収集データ
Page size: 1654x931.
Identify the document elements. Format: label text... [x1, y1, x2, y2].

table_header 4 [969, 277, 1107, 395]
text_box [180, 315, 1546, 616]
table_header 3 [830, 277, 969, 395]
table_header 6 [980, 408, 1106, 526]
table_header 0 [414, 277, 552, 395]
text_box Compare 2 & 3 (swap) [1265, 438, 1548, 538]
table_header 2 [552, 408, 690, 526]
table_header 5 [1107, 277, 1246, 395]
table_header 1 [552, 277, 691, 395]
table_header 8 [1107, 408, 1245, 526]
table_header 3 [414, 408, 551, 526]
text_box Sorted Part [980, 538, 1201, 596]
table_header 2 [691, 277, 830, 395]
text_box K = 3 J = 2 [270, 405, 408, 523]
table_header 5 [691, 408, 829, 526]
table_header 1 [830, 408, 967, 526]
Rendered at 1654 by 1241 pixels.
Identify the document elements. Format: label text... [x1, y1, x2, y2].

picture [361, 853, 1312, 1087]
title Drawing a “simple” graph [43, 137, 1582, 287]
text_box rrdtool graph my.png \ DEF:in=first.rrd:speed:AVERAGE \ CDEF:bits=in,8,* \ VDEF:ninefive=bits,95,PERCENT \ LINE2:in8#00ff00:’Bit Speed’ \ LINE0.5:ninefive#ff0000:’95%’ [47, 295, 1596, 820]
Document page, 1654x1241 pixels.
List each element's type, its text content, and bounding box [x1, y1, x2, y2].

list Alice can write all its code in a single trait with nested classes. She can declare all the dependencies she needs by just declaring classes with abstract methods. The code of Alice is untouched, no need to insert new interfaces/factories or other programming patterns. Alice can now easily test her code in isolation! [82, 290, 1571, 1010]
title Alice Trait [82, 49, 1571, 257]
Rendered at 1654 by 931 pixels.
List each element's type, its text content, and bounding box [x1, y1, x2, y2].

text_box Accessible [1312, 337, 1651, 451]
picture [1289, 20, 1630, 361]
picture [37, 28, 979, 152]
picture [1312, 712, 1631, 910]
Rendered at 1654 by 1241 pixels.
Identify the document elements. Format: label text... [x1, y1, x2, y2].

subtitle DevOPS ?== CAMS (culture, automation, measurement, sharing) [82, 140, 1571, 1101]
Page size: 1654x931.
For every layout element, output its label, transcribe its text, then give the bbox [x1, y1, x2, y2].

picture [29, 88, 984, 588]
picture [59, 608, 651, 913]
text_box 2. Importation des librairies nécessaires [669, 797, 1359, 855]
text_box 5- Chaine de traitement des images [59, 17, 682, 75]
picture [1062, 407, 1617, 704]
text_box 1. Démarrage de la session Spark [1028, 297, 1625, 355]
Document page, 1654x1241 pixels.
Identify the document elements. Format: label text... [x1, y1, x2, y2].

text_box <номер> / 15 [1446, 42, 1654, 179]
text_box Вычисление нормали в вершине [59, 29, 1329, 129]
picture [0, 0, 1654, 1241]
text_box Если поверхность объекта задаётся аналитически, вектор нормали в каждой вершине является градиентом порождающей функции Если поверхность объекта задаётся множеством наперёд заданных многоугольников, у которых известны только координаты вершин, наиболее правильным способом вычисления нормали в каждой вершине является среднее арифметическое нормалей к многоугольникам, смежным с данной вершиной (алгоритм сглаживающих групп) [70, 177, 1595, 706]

▸ **課題**
上記の資料のすべての行を、空行を除いてMarkdownの表に収めてください。列名は「行番号」と「内容」とし、各行に通し番号を振ってその行をそのまま記載してください。

▸ **完成解答**
| 行番号 | 内容 |
|---|---|
| 1 | Page size: 1654x931. |
| 2 | Identify the document elements. Format: label text... [x1, y1, x2, y2]. |
| 3 | table_header 4 [969, 277, 1107, 395] |
| 4 | text_box [180, 315, 1546, 616] |
| 5 | table_header 3 [830, 277, 969, 395] |
| 6 | table_header 6 [980, 408, 1106, 526] |
| 7 | table_header 0 [414, 277, 552, 395] |
| 8 | text_box Compare 2 & 3 (swap) [1265, 438, 1548, 538] |
| 9 | table_header 2 [552, 408, 690, 526] |
| 10 | table_header 5 [1107, 277, 1246, 395] |
| 11 | table_header 1 [552, 277, 691, 395] |
| 12 | table_header 8 [1107, 408, 1245, 526] |
| 13 | table_header 3 [414, 408, 551, 526] |
| 14 | text_box Sorted Part [980, 538, 1201, 596] |
| 15 | table_header 2 [691, 277, 830, 395] |
| 16 | text_box K = 3 J = 2 [270, 405, 408, 523] |
| 17 | table_header 5 [691, 408, 829, 526] |
| 18 | table_header 1 [830, 408, 967, 526] |
| 19 | Rendered at 1654 by 1241 pixels. |
| 20 | Identify the document elements. Format: label text... [x1, y1, x2, y2]. |
| 21 | picture [361, 853, 1312, 1087] |
| 22 | title Drawing a “simple” graph [43, 137, 1582, 287] |
| 23 | text_box rrdtool graph my.png \ DEF:in=first.rrd:speed:AVERAGE \ CDEF:bits=in,8,* \ VDEF:ninefive=bits,95,PERCENT \ LINE2:in8#00ff00:’Bit Speed’ \ LINE0.5:ninefive#ff0000:’95%’ [47, 295, 1596, 820] |
| 24 | Document page, 1654x1241 pixels. |
| 25 | List each element's type, its text content, and bounding box [x1, y1, x2, y2]. |
| 26 | list Alice can write all its code in a single trait with nested classes. She can declare all the dependencies she needs by just declaring classes with abstract methods. The code of Alice is untouched, no need to insert new interfaces/factories or other programming patterns. Alice can now easily test her code in isolation! [82, 290, 1571, 1010] |
| 27 | title Alice Trait [82, 49, 1571, 257] |
| 28 | Rendered at 1654 by 931 pixels. |
| 29 | List each element's type, its text content, and bounding box [x1, y1, x2, y2]. |
| 30 | text_box Accessible [1312, 337, 1651, 451] |
| 31 | picture [1289, 20, 1630, 361] |
| 32 | picture [37, 28, 979, 152] |
| 33 | picture [1312, 712, 1631, 910] |
| 34 | Rendered at 1654 by 1241 pixels. |
| 35 | Identify the document elements. Format: label text... [x1, y1, x2, y2]. |
| 36 | subtitle DevOPS ?== CAMS (culture, automation, measurement, sharing) [82, 140, 1571, 1101] |
| 37 | Page size: 1654x931. |
| 38 | For every layout element, output its label, transcribe its text, then give the bbox [x1, y1, x2, y2]. |
| 39 | picture [29, 88, 984, 588] |
| 40 | picture [59, 608, 651, 913] |
| 41 | text_box 2. Importation des librairies nécessaires [669, 797, 1359, 855] |
| 42 | text_box 5- Chaine de traitement des images [59, 17, 682, 75] |
| 43 | picture [1062, 407, 1617, 704] |
| 44 | text_box 1. Démarrage de la session Spark [1028, 297, 1625, 355] |
| 45 | Document page, 1654x1241 pixels. |
| 46 | Identify the document elements. Format: label text... [x1, y1, x2, y2]. |
| 47 | text_box <номер> / 15 [1446, 42, 1654, 179] |
| 48 | text_box Вычисление нормали в вершине [59, 29, 1329, 129] |
| 49 | picture [0, 0, 1654, 1241] |
| 50 | text_box Если поверхность объекта задаётся аналитически, вектор нормали в каждой вершине является градиентом порождающей функции Если поверхность объекта задаётся множеством наперёд заданных многоугольников, у которых известны только координаты вершин, наиболее правильным способом вычисления нормали в каждой вершине является среднее арифметическое нормалей к многоугольникам, смежным с данной вершиной (алгоритм сглаживающих групп) [70, 177, 1595, 706] |